Ramlan menyayangkan keberadaan partai di Indonesia yang hampir tidak ada perbedaan secara ideologi.
"Coba kita lihat, sekarang ideologi partai yang satu dengan yang lainnya hampir tak ada bedanya. Padahal keberadaan partai harusnya mengagregasi ideologi-ideologi yang berbeda satu sama lain di masyarakat," tutur dia.
Dia mengatakan, pembentukan partai politik harus benar-benar mewakili ideologi yang ada di masyarakat.
"Kalau dilihat secara ideologi, di Indonesia ada empat ideologi dominan, yaitu nasionalis, Islam, kekaryaan, dan sosial demokrat. Selama ini partai-partai yang ada cenderung mewakili ideologi kekaryaan, nasionalis, dan Islam. Yang belum ada sampai sekarang yang sosial demokrat," ujar dia.
Dari empat ideologi utama yang ada di Indonesia, dia memperkirakan ke depannya Indonesia cukup membutuhkan empat hingga enam partai.
"Ini tidak meniru-niru luar negeri, tapi sudah sepatutnya partai yang ada mewakili ideologi di masyarakat sehingga tidak gaduh saat rebutan posisi menteri dan posisi lainnya seperti sekarang, dan jika partai tak terlalu banyak maka akan efektif menopang sistem presidensial," ucap dia.

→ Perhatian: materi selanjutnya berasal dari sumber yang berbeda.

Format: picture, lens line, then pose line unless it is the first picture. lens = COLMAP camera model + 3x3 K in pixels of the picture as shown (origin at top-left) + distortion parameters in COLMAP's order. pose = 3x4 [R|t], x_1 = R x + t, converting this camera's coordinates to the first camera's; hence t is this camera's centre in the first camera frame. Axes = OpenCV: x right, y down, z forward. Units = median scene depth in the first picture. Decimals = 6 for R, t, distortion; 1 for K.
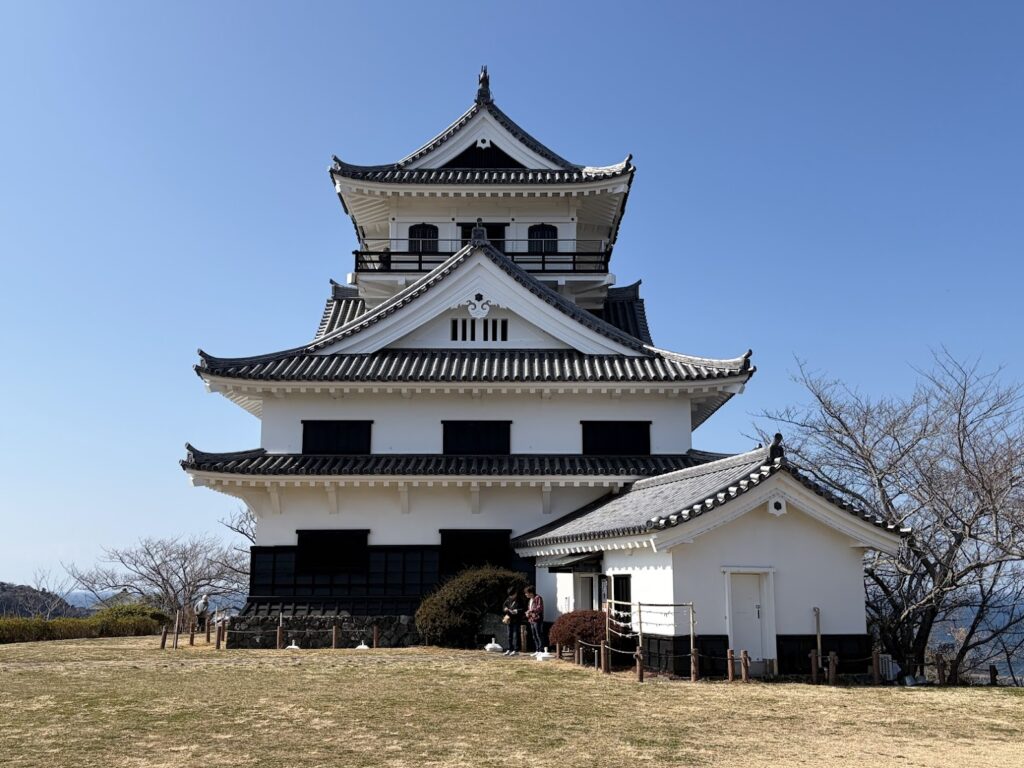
lens RADIAL K [[1024.1, 0, 512.0], [0, 1024.1, 384.0], [0, 0, 1]] dist [0.074257, -0.005572]
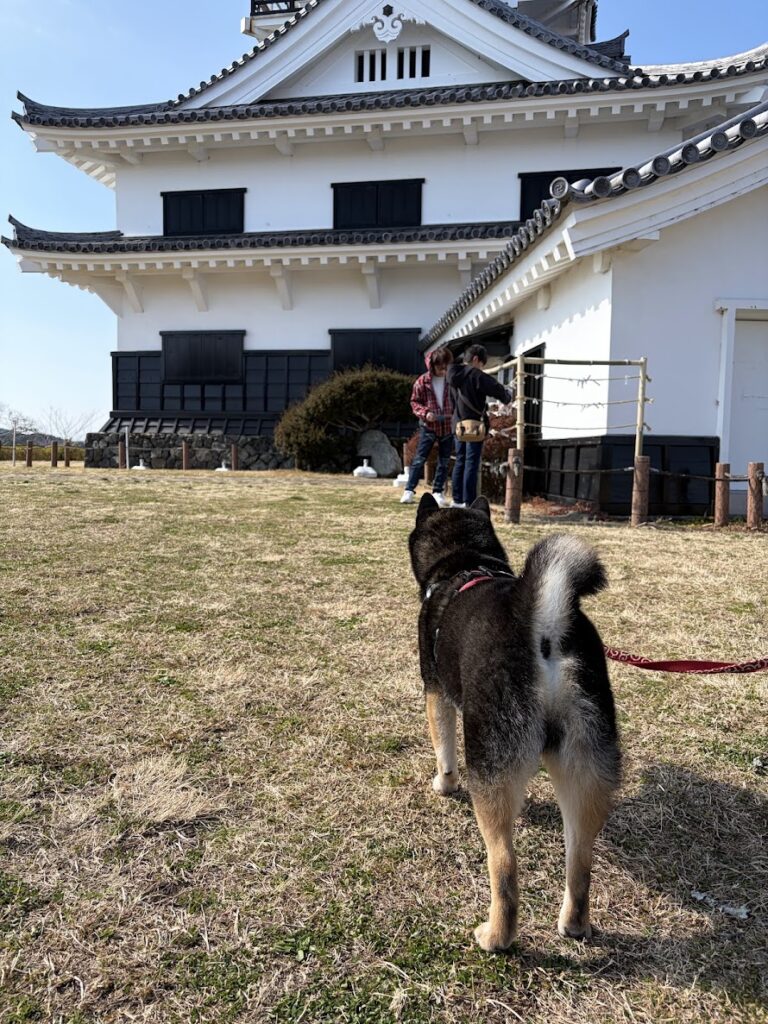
lens RADIAL K [[794.6, 0, 384.0], [0, 794.6, 512.0], [0, 0, 1]] dist [-0.000193, -0.004353]
pose [[0.984389, 0.031839, -0.173101, 0.080176], [0.015938, 0.963336, 0.267825, 0.116451], [0.175282, -0.266403, 0.947790, 0.405799]]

Sebelumnya, beberapa partai yang memberikan dukungannya kepada Presiden Joko Widodo mulai menunjukan kegaduhan dalam penentuan jabatan penting.
Salah satunya PDI-P terkait posisi Kapolri. PDI-P bersikeras mencalonkan Wakapolri Komjen Pol Budi Gunawan yang pernah ditetapkan tersangka oleh Komisi Pemberantasan Korupsi.
Setelah Budi Gunawan memenangi praperadilan dan Jenderal (Pol) Badrodin Haiti mendekati masa pensiun, PDI-P mendorong Budi Gunawan menjadi Kapolri.
(baca: Dukung Budi Gunawan Jadi Kapolri, PDI-P Tolak Jabatan Badrodin Diperpanjang)
Padahal, penentuan jabatan Kapolri dalam sistem presidensial merupakan kewenangan mutlak Presiden.
Ada pula manuver partai yang mencoba mempertahankan atau memasukan kadernya ke kabinet kerja. (baca: Hanura Tak Ingin Kursi Menterinya Dikurangi untuk Golkar)
Hal ini dinilai oleh sebagian kalangan sebagai inkonsistensi pelaksanaan sistem presidensial di Indonesia yang diakibatkan terlalu banyaknya partai. Presiden dinilai tersandera oleh kepentingan partai-partai pendukungnya.